Each layer in the network performs a certain mathematical operation on the input data.
Calculating Error
After getting the output, you compare it to the actual or desired output. This gives you a measure of how far off your model’s prediction is from the truth. This difference is the “error.”
Backward Pass (Backpropagation)
Now, the goal is to understand how much each parameter in the model contributed to the error. Backpropagation is the process of working backward through the network to calculate these contributions.
Updating Parameters
For each layer, you figure out how much it should adjust its internal parameters to reduce the error. This adjustment is proportional to the contribution of that layer to the overall error.
The learning algorithm uses this information to update the weights and biases in the network so that, ideally, the error decreases.
Repeating the Process
You repeat this process—forward pass, calculate error, backward pass, update parameters—until the model gets good at making predictions, and the error is minimized.
Think of it like a student learning from mistakes in solving math problems. The student first attempts to solve a problem, checks the answer, realizes where the mistake was, understands how each step contributed to the error, and adjusts their approach for the next attempt.
Backpropagation is a similar process of learning from mistakes and iteratively improving the model’s performance.
GPT and BERT
GPT (Generative Pre-trained Transformer) and BERT (Bidirectional Encoder Representations from Transformers) are popular natural language processing (NLP) models, but they have key differences in their architectures and objectives.
Architecture
GPT (Generative Pre-trained Transformer): GPT is designed as a generative model, meaning it can generate coherent and contextually relevant text. It uses a transformer architecture where information flows from left to right (unidirectional) in its layers.
BERT (Bidirectional Encoder Representations from Transformers): BERT, on the other hand, is designed as a discriminative model. It focuses on understanding the context of words in a bidirectional manner, considering both left and right contexts simultaneously. This bidirectionality is achieved through a masked language model objective during pre-training.
Pre-training Objectives
GPT: GPT is pre-trained to predict the next word in a sentence, given the preceding context. It learns to generate coherent and contextually appropriate text based on this training objective.
BERT: BERT is pre-trained using a masked language model objective, where random words in a sentence are masked, and the model is trained to predict these masked words using both left and right context. This bidirectional pre-training helps BERT capture deeper contextual understanding.
Fine-tuning
GPT: GPT is often fine-tuned for specific downstream tasks, such as text completion, summarization, or question answering. It adapts its pre-trained knowledge to perform well on specific applications.

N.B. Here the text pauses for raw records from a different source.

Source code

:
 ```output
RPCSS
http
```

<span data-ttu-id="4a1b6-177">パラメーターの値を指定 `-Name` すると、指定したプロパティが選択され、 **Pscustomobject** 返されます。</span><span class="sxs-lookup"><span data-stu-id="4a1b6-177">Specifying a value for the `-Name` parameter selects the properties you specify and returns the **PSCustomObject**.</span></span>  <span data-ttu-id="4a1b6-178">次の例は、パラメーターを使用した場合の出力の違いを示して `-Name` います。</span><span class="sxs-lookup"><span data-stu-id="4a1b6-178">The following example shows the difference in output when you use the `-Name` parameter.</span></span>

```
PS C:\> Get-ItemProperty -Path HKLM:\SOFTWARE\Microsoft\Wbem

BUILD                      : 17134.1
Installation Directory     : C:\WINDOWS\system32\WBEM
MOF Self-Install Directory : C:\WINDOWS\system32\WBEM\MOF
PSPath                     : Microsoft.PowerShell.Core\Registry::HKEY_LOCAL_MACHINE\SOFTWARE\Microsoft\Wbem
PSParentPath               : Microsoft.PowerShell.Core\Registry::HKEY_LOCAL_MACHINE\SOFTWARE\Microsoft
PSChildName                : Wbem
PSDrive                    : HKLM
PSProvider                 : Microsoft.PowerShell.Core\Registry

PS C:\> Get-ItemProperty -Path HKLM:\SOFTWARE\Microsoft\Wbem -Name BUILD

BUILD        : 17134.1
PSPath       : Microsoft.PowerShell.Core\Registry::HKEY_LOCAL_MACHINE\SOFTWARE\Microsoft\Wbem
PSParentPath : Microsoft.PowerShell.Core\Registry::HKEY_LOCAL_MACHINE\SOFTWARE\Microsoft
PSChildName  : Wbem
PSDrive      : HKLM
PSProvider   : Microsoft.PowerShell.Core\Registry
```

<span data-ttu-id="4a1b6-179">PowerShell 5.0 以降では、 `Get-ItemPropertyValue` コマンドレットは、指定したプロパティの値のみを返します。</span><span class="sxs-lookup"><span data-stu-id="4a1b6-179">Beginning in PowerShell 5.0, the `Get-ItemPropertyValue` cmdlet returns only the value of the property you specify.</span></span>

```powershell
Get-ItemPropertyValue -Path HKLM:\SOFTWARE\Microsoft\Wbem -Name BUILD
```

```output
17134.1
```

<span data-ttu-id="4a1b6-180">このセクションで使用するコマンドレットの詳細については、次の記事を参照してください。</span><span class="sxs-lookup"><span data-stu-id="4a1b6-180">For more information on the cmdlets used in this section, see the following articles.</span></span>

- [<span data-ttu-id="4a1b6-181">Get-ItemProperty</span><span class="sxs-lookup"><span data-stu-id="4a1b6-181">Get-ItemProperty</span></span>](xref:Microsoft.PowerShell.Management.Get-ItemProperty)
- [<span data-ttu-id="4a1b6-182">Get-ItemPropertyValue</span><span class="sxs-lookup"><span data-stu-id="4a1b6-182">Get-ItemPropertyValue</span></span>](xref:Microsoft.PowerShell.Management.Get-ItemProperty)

BERT: BERT is fine-tuned for various tasks as well, but its bidirectional nature makes it especially effective for tasks like question answering, named entity recognition, and sentiment analysis.
Use Cases
GPT: GPT is well-suited for tasks that involve generating human-like text, such as text completion, dialogue generation, and story generation.
BERT: BERT is often preferred for tasks that require a deep understanding of context, such as question answering, sentiment analysis, and language translation.
In summary, GPT and BERT differ in their architectural designs, pre-training objectives, and applications. GPT is a generative model that predicts the next word in a sentence, while BERT is a discriminative model that learns bidirectional contextual representations through masked language model training. The choice between them depends on the specific requirements of the NLP task at hand.